Gabriela Sutter Müller: Echte Notfälle kommen in Geburtshaus – auch dank der sorgfältigen Abwägung, ob sich die medizinische Vorgeschichte der Gebärenden für eine ausserklinische Geburt eignet – sehr selten vor. Sollte es zu Komplikationen kommen, ist alles Material und das nötige Fachwissen vorhanden, um die Frau oder das Kind adäquat zu versorgen. Notfalltrainings gehören für Hebammen, die in Geburtshäusern arbeiten, zum Standard. So wird gewährleistet, dass die Handgriffe sitzen und die Abläufe reibungslos sind. Geburtshäuser legen grossen Wert auf eine gute Zusammenarbeit mit den Spitälern, die Schnittstellen werden regelmässig besprochen, sodass bei einer Verlegung alle beteiligten Parteien gut zusammenarbeiten können.

swissmom: Übernimmt die Grundversicherung die Kosten für die Geburt im Geburtshaus?

Gabriela Sutter Müller: Die meisten Geburtshäuser in der Schweiz sind auf der Spitalliste aufgenommen. Das bedeutet, dass sie einen offiziellen Leistungsauftrag der Gesundheitsdirektion haben. Alle Kosten für Schwangerschaftsbegleitung, Geburt, Wochenbett und Stillberatung im Geburtshaus sind Pflichtleistungen der Grundversicherung und werden vollständig übernommen. Dies gilt auch, wenn sich ein Paar nach einer Haus- oder Spitalgeburt entscheidet, das Wochenbett im Geburtshaus zu verbringen. Einzig die Kosten für Mahlzeiten und Übernachtung der Begleitperson werden nicht von der Krankenkasse übernommen.

swissmom: Können Mutter und Kind die ersten Tage des Wochenbettes im Geburtshaus verbringen und wie lange können Wöchnerinnen auf Kosten der Grundversicherung eine Betreuung in Anspruch nehmen?

Gabriela Sutter Müller: Die meisten Geburtshäuser bieten ein stationäres Wochenbett an. Die erste Zeit nach der Geburt ist für die junge Familie eine wichtige Phase. Kompetent und mit viel Aufmerksamkeit begleiten wir Hebammen die Wöchnerin und ihre Partner:in. Obwohl Stillen eine natürliche Sache ist, braucht es in den ersten Tagen oft viel fachliche Unterstützung. Zudem instruieren wir die Paare in der Babypflege und verwöhnen die Mutter und nach Wunsch auch Ihre Begleitperson mit gesunden, stärkenden Mahlzeiten.
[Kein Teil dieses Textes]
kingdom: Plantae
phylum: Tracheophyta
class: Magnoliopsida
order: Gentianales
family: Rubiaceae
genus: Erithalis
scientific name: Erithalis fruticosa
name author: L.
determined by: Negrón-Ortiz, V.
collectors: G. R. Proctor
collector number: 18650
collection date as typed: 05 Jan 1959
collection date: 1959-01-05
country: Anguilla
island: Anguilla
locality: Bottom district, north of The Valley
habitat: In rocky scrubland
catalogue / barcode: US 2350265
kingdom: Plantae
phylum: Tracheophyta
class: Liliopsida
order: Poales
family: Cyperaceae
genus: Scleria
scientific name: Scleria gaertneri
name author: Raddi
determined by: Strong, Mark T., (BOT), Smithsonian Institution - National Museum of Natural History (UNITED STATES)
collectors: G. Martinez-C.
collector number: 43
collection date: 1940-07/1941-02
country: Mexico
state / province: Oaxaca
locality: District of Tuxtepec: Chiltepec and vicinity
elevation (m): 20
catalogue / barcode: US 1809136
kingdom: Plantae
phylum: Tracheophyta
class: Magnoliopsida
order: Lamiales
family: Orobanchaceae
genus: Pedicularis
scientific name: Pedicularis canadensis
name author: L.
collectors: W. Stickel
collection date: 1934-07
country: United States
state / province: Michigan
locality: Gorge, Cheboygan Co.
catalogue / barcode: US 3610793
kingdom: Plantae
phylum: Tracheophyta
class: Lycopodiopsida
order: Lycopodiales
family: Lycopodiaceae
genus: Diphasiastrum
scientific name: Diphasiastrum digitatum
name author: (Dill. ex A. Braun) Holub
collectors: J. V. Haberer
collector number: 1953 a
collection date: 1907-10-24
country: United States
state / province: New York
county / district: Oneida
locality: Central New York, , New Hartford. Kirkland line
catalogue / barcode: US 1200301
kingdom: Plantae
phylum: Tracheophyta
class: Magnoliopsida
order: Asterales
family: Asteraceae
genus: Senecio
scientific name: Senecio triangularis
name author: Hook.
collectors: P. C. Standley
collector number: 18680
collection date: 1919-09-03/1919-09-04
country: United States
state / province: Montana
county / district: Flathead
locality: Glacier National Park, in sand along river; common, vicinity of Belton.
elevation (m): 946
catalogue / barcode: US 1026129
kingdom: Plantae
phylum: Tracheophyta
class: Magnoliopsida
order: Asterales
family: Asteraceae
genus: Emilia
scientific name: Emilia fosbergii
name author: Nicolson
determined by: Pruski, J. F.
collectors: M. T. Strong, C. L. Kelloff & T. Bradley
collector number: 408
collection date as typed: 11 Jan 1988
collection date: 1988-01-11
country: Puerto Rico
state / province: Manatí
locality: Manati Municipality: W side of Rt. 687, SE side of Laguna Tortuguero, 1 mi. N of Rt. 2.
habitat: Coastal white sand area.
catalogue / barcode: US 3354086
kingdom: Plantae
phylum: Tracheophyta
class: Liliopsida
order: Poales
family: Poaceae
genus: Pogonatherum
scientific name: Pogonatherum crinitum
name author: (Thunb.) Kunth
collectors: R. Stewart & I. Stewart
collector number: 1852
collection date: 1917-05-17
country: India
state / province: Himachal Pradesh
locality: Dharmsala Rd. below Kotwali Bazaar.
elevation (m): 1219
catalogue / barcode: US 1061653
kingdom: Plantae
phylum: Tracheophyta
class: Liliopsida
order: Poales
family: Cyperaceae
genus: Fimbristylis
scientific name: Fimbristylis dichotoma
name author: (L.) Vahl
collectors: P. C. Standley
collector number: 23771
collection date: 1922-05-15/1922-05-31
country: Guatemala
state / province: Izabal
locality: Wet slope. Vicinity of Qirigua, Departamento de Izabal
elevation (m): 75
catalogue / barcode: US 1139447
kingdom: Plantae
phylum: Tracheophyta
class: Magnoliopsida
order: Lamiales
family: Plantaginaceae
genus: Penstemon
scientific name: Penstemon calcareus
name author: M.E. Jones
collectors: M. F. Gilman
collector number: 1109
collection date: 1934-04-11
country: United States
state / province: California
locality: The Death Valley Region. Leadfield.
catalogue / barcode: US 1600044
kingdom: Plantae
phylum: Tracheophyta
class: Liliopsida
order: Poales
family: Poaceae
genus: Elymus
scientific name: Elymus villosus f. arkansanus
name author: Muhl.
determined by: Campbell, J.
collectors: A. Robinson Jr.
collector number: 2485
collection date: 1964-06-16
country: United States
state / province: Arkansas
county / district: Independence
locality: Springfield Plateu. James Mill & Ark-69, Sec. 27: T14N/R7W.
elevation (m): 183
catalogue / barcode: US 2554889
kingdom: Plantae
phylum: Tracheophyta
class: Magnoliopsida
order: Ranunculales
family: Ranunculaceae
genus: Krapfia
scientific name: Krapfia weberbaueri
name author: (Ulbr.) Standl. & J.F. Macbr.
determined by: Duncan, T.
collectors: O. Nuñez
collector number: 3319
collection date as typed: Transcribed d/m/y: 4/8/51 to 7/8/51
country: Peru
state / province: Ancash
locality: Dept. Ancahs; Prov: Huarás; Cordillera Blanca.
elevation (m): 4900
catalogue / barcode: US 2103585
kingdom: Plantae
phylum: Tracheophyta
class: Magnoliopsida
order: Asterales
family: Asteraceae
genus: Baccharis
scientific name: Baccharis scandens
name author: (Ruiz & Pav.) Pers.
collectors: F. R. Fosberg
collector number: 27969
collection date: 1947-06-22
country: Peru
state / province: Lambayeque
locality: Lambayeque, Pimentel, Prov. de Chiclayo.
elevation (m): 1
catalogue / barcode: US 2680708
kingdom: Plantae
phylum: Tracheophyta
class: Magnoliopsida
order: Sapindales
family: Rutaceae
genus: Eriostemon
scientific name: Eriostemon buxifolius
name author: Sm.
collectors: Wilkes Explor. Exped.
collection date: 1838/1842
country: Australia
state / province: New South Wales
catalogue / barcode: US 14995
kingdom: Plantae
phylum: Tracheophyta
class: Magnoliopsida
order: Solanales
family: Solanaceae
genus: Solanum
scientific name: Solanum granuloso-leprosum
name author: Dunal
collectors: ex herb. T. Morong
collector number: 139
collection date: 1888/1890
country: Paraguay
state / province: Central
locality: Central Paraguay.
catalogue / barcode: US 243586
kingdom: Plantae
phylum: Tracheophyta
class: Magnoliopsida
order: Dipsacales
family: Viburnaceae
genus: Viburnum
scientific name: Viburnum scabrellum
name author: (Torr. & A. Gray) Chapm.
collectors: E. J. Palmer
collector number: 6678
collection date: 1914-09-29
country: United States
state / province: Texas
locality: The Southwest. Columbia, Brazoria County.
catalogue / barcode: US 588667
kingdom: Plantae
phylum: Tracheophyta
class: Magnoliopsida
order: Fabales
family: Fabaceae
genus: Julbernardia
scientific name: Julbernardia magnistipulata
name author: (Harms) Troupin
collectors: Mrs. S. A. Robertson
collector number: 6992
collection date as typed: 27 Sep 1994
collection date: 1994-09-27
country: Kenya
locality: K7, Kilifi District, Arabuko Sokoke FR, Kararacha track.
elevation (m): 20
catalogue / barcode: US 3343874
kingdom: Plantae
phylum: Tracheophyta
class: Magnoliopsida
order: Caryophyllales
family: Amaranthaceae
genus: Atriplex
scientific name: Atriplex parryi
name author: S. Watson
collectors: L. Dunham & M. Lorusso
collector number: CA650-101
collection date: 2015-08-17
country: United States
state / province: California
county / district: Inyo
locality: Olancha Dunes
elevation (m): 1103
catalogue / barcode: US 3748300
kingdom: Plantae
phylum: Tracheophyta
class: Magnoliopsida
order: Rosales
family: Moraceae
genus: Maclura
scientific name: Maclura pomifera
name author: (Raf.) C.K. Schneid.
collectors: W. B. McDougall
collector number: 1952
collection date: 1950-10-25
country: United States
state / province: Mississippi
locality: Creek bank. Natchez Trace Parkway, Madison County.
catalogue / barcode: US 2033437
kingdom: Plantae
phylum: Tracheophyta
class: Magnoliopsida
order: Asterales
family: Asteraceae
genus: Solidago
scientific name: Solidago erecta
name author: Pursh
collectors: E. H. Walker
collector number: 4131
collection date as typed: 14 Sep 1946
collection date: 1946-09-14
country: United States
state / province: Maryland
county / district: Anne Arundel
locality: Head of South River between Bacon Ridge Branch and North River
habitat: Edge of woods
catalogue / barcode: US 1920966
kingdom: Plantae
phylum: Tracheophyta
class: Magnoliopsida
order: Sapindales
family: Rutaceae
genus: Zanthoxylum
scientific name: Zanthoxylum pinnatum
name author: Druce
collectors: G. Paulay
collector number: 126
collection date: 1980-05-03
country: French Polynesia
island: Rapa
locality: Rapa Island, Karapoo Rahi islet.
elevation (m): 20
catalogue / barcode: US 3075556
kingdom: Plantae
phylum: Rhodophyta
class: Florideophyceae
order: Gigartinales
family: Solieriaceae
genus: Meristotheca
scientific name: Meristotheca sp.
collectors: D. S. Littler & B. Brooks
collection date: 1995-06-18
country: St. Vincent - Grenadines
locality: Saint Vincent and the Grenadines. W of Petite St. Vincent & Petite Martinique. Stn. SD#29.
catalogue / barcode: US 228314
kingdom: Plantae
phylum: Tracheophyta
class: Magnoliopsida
swissmom: Worin sehen Sie persönlich als Hebamme die Vorzüge einer Geburt im Geburtshaus?

Gabriela Sutter Müller: Die beschriebene Arbeitsweise erfüllt mich als Hebamme mit grosser Zufriedenheit. Zudem ist für mich die Zusammenarbeit und gegenseitige Unterstützung im Team enorm wichtig. Auch schätze ich – anders als zum Beispiel bei Hebammen, welche Hausgeburten begleiten – dass meine Arbeits- und Freizeit geregelt ist.

swissmom: Wenn ich mich für eine Geburt im Geburtshaus interessiere: Wie finde ich das nächste Geburtshaus und zu welchem Zeitpunkt der Schwangerschaft ist eine Kontaktaufnahme sinnvoll?

Gabriela Sutter Müller: Auf www.geburtshaus.ch sind alle Geburtshäuser der Schweiz aufgeführt, die im Verein Interessegemeinschaft der Geburtshäuser Schweiz IGGH–CH® zusammengeschlossen sind. Wir freuen uns über jede Kontaktaufnahme, egal ob dies gleich nach dem positiven Schwangerschaftstest  oder erst kurz vor der Geburt ist.